>> begin Source document

Discrepancy in Digital Fingerprinting Model Training Duration between Jupyter Notebook and Morpheus Pipeline

ylnhari commented 5 months ago

https://github.com/nv-morpheus/Morpheus/blob/808c52ca1c0ec4a74695c68fff06d67c5fad7e83/examples/digital_fingerprinting/production/morpheus/dfp/modules/dfp_training.py#L86C1-L102C1

Description: We've been experiencing an issue related to the duration of our Digital Fingerprinting model training. The training times are significantly longer when the training is executed as part of a Morpheus stage/module in our pipeline, compared to when the identical code is run in a Jupyter notebook as a standalone script. The training time is reduced by a factor of three in the Jupyter notebook. This discrepancy persists even when the training is run as a single stage, without any other stages/modules in the pipeline.

Environment:

Morpheus version: 23.07
Data: 100 million rows with 7 columns spread across 5 AWS accounts
Hardware: DGX server with 8 A100 GPUs (only one GPU is used for training)

Expected Behavior: The training times in the pipeline and the Jupyter notebook should be comparable.

Actual Behavior: The training process takes approximately 30 minutes in a Jupyter notebook, but between 2.5 to 3 hours in the pipeline. This pattern of the pipeline taking roughly three times longer than the Jupyter notebook is consistent while training users individually.

>> end Source document
>> begin Provided data

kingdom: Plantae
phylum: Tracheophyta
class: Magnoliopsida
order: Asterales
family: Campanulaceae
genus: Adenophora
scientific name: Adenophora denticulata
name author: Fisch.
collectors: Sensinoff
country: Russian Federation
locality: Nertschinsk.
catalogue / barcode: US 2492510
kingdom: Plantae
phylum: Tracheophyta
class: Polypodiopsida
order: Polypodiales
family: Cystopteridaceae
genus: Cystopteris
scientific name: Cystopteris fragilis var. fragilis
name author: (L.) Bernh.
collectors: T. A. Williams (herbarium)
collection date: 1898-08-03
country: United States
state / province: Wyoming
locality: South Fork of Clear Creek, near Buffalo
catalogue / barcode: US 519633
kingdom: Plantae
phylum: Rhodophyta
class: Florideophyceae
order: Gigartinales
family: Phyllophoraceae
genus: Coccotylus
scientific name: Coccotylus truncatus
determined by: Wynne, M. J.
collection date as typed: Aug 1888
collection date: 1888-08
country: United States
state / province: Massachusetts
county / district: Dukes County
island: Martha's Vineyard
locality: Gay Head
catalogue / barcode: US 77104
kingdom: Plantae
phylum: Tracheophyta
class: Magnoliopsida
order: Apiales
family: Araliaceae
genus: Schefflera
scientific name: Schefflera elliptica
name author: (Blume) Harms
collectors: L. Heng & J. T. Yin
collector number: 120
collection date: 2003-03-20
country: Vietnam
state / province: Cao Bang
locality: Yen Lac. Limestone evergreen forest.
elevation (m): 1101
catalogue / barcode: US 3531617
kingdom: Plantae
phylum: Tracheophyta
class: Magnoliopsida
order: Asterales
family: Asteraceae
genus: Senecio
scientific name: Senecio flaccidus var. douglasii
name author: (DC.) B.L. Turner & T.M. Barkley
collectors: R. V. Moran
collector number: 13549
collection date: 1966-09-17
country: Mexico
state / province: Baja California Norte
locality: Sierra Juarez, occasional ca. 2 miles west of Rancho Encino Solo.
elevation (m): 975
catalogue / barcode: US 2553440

>> end Provided data

Tasks to carry out =
**1)** Print everything in the issue about Digital Fingerprinting training times from "Discrepancy in Digital" down to "stages/modules in the pipeline.", word for word.
**2)** In the issue about Digital Fingerprinting training times, how long does training take in the Jupyter notebook?
**3)** Go on with the issue about Digital Fingerprinting training times, starting after its last sentence.

Final answers =
**1)**
Discrepancy in Digital Fingerprinting Model Training Duration between Jupyter Notebook and Morpheus Pipeline

ylnhari commented 5 months ago

https://github.com/nv-morpheus/Morpheus/blob/808c52ca1c0ec4a74695c68fff06d67c5fad7e83/examples/digital_fingerprinting/production/morpheus/dfp/modules/dfp_training.py#L86C1-L102C1

Description: We've been experiencing an issue related to the duration of our Digital Fingerprinting model training. The training times are significantly longer when the training is executed as part of a Morpheus stage/module in our pipeline, compared to when the identical code is run in a Jupyter notebook as a standalone script. The training time is reduced by a factor of three in the Jupyter notebook. This discrepancy persists even when the training is run as a single stage, without any other stages/modules in the pipeline.

**2)** Approximately 30 minutes.

**3)**
ylnhari commented 4 months ago

Reproducible code

training_pipeline.py

import os
os.environ["CUDA_VISIBLE_DEVICES"] = "5"
from morpheus.config import Config
from morpheus.pipeline import LinearPipeline

from aml.digital_fingerprinting.rough.training_stage import (LoadTrainingDataStage, generate_sample_df, train_autoencoder, trainingstage)

def run_pipeline():
    config = Config()
    pipeline = LinearPipeline(config)
    pipeline.set_source(LoadTrainingDataStage(config))
    pipeline.add_stage(trainingstage(config))
    pipeline.run()

if __name__ == "__main__":

    print("\nTraining model without morpheus.")

    train_autoencoder(generate_sample_df())

    print("\nTraining model with morpheus.")
    run_pipeline()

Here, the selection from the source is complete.